Hay dos formas de tender la ropa. La clásica y la de la plaza Trinidad de San Sebastián en agosto. Mientras 1.800 personas escuchan sentados al pianista neoyorquino de jazz Benny Green, de 55 años, un vecino joven sale al balcón de su casa y coloca en su tendedero de cuerdas blancas una toalla de rayas amarillas. Dentro, en el salón, una chica le espera sentada en el sofá. No es lo mismo tender con jazz que sin él. Y menos en Donosti.
“Este es un festival que vive con la ciudad”, observa su director, Miguel Martin. “Es de jazz, sí, pero no se cierra a ningún estilo. Nuestra clave reside en aprender de nuestros errores. Hace muchos años creíamos que todo había que masificarlo. Fue un error. El objetivo tiene que ser siempre la participación del público”. Escenarios de pago con precios que oscilan entre los 25 y los 45 euros. Y escenarios gratuitos. El maridaje perfecto para Jazzaldía, que acaba de celebrar su 53 cumpleaños.
Este pasado sábado, 90 minutos después de que el muchacho mostrase su ropa de baño, salió el portugués Salvador Sobral al escenario. Iluminación sencilla, sonido perfecto. El mejor de los últimos años, según los asistentes. “Si hace tres le llegan a decir al director que iba a programar a un ganador de Eurovisión, le habrían dicho que estaba borracho”, bromea Sobral. Aquí, en la popular plaza de La Trini, se viene gestando una partitura musical perfecta desde 1991. “Lo más sencillo a veces es lo más bonito”, cuenta en perfecto castellano el ganador de Eurovisión 2017. “Esto vale para todo, ¿o a quién no le gusta un plato de espaguetis con aceite?”, dice sobre este acogedor rincón donostiarra. Carcajadas. Silencio. Y, sobre un solo de piano, un asistente grita a viva voz:
— ¡Eres el mejor pincho de Donosti!
Aquí el jazz se vive como se escucha. Sentados entre piedras y sillas de plástico, sin agobios, con cervezas, con bocatas. Algunos mueven los pies como si pisaran el acelerador del coche. Aprietan, levantan, aprietan, levantan. Al compás. Otros teclean con sus dedos un piano imaginario en sus rodillas. Es Donosti, es la capital del jazz en julio. Es teatro, bares, auditorios y playas.
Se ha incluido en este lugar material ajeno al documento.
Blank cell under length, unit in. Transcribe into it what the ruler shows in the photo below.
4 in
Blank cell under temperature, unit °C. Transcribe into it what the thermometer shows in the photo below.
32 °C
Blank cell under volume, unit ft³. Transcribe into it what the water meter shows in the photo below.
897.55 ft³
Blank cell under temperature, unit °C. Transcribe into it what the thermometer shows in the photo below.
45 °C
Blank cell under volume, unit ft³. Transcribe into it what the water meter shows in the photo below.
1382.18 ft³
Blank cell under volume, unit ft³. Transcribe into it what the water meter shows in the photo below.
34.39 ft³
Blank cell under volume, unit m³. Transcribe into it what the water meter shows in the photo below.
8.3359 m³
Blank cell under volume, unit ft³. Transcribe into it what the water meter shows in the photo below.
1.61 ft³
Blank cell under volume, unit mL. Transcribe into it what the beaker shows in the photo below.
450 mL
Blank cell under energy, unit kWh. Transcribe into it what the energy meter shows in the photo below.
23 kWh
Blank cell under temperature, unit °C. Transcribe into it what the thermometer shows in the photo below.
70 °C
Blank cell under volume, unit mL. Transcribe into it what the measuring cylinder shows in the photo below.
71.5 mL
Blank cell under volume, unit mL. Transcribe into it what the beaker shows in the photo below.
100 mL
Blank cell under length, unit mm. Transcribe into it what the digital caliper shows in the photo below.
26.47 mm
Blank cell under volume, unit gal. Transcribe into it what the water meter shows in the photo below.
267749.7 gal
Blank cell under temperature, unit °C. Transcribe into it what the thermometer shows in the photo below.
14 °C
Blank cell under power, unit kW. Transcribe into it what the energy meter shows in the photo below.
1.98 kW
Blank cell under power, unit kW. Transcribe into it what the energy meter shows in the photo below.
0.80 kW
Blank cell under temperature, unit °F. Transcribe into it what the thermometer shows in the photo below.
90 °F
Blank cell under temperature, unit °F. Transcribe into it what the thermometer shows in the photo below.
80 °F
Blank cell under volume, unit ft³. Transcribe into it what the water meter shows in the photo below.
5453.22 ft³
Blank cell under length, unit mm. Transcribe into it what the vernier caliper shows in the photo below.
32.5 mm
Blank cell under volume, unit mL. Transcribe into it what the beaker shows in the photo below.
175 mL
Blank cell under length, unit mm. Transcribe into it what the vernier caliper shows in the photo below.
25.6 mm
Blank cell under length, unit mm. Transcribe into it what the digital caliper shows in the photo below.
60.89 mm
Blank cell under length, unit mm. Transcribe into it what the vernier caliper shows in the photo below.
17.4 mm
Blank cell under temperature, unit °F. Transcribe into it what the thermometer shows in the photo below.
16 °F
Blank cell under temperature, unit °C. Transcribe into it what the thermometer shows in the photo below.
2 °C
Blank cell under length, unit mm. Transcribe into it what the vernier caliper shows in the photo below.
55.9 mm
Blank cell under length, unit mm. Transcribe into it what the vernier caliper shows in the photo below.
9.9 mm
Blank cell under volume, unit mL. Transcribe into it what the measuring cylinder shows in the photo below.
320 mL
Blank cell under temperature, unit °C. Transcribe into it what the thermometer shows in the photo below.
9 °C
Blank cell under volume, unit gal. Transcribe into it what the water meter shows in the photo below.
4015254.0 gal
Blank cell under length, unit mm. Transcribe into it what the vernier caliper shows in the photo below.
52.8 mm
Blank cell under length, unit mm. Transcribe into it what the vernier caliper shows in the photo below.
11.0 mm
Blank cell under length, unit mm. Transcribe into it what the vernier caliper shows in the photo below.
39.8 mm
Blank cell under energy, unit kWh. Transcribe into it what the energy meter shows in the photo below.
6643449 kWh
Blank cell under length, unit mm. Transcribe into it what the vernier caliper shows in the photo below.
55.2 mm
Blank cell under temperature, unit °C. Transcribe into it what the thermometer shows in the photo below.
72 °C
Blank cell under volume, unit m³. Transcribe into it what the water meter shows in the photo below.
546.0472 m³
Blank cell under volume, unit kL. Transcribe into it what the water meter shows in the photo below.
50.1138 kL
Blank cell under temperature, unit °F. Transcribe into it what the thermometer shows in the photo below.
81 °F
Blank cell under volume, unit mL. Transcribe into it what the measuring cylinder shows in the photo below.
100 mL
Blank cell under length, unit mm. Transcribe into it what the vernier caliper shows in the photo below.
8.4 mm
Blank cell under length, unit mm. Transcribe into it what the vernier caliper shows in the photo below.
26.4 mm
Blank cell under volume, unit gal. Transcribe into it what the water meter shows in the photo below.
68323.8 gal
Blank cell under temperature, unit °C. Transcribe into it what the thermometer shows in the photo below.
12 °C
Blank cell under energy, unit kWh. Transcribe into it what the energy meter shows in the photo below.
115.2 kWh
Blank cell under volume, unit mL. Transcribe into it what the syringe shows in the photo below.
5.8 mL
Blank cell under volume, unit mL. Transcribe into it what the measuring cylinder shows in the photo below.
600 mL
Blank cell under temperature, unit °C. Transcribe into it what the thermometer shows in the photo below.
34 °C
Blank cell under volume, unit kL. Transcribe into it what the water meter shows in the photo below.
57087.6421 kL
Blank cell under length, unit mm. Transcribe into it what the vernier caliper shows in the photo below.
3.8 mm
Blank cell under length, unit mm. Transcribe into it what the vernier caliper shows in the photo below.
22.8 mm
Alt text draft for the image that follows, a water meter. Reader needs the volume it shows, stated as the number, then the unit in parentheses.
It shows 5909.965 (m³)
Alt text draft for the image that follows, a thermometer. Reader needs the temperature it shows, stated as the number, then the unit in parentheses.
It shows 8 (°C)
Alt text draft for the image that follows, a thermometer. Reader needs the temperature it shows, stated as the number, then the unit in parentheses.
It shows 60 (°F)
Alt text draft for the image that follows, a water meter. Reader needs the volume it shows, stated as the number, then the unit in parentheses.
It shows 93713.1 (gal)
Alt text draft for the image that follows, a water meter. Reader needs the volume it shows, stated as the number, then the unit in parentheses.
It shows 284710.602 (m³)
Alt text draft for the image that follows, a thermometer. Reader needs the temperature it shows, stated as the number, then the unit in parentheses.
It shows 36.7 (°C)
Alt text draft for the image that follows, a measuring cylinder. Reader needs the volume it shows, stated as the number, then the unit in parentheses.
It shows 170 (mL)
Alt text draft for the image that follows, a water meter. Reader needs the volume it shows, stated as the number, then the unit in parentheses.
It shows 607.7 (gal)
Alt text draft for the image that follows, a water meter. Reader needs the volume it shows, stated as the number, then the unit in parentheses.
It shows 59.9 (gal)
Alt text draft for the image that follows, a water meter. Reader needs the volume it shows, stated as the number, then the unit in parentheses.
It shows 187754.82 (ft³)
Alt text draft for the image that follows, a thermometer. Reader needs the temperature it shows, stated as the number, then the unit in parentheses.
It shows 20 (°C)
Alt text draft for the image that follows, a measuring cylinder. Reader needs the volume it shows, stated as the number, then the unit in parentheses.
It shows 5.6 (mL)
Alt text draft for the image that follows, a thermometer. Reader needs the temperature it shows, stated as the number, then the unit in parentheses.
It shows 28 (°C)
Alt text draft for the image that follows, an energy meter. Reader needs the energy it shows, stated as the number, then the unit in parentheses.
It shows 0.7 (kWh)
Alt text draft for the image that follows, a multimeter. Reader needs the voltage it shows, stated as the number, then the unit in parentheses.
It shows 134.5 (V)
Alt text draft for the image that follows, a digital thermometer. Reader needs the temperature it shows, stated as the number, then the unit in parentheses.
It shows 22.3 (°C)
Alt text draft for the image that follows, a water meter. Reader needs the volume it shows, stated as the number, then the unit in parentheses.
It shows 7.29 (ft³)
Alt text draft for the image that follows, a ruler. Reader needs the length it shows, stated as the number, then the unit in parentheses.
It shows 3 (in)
El público, respetuoso y con una media de edad superior a la de los festivales actuales, ni siquiera saca los móviles. Lejos queda el manto tecnológico de las grandes aglomeraciones. Dos, tres, cuatro, cinco asistentes si acaso, inmortalizan en la memoria digital algún clásico: Se un día alguem / perguntar por mim / Diz que vivi para te amar / antes de ti, so existi. Algunos, puristas, se marcharon antes de las tres últimas canciones. A Sobral le dio igual. Es más, salió solo al piano y cantó el delicioso Txoria Txoria, de Mikel Laboa: "Si le hubiera cortado las alas habría sido mío, no se me habría escapado. Pero así, habría dejado de ser pájaro. Y yo... yo lo que amaba era el pájaro".
El día antes y a la misma hora, Cécile McLorin, de 29 años y ganadora del Grammy al mejor álbum de jazz 2017, dio un recital e invitó al escenario a la gran Mari Stallings, de 78: “Llevo 10 años queriéndolo hacer”, dijo. Arriba, entre algunas nubes, se escondía el mayor eclipse de la historia. Abajo, entre las divas, se gestaba un sorpasso. “Ser testigo del surgimiento de esta generación es maravilloso”, dijo Stallings al recibir el premio de este año. De paso, añadía: “¿Que si quiero volver a San Sebastián? Ya estoy esperando la invitación”.
Sobre las 00.00, antes de echar el cierre a este día, la lluvia llegó con fuerza a quienes se acercaron a la playa de Zurriola de madrugada. Allí estaba Mikel Erentxun, en plena forma, haciendo vibrar hasta al alcalde de Donosti, Eneko Goia, que aplaudía desde un rincón del escenario. Aunque el punto épico estaba en la arena mojada, donde miles de asistentes se empaparon de lo lindo al grito de “hoy podrás beber y lamentar, que ya no volverán sus a volar, cien gaviotas dónde irán...”. A Donosti, pues.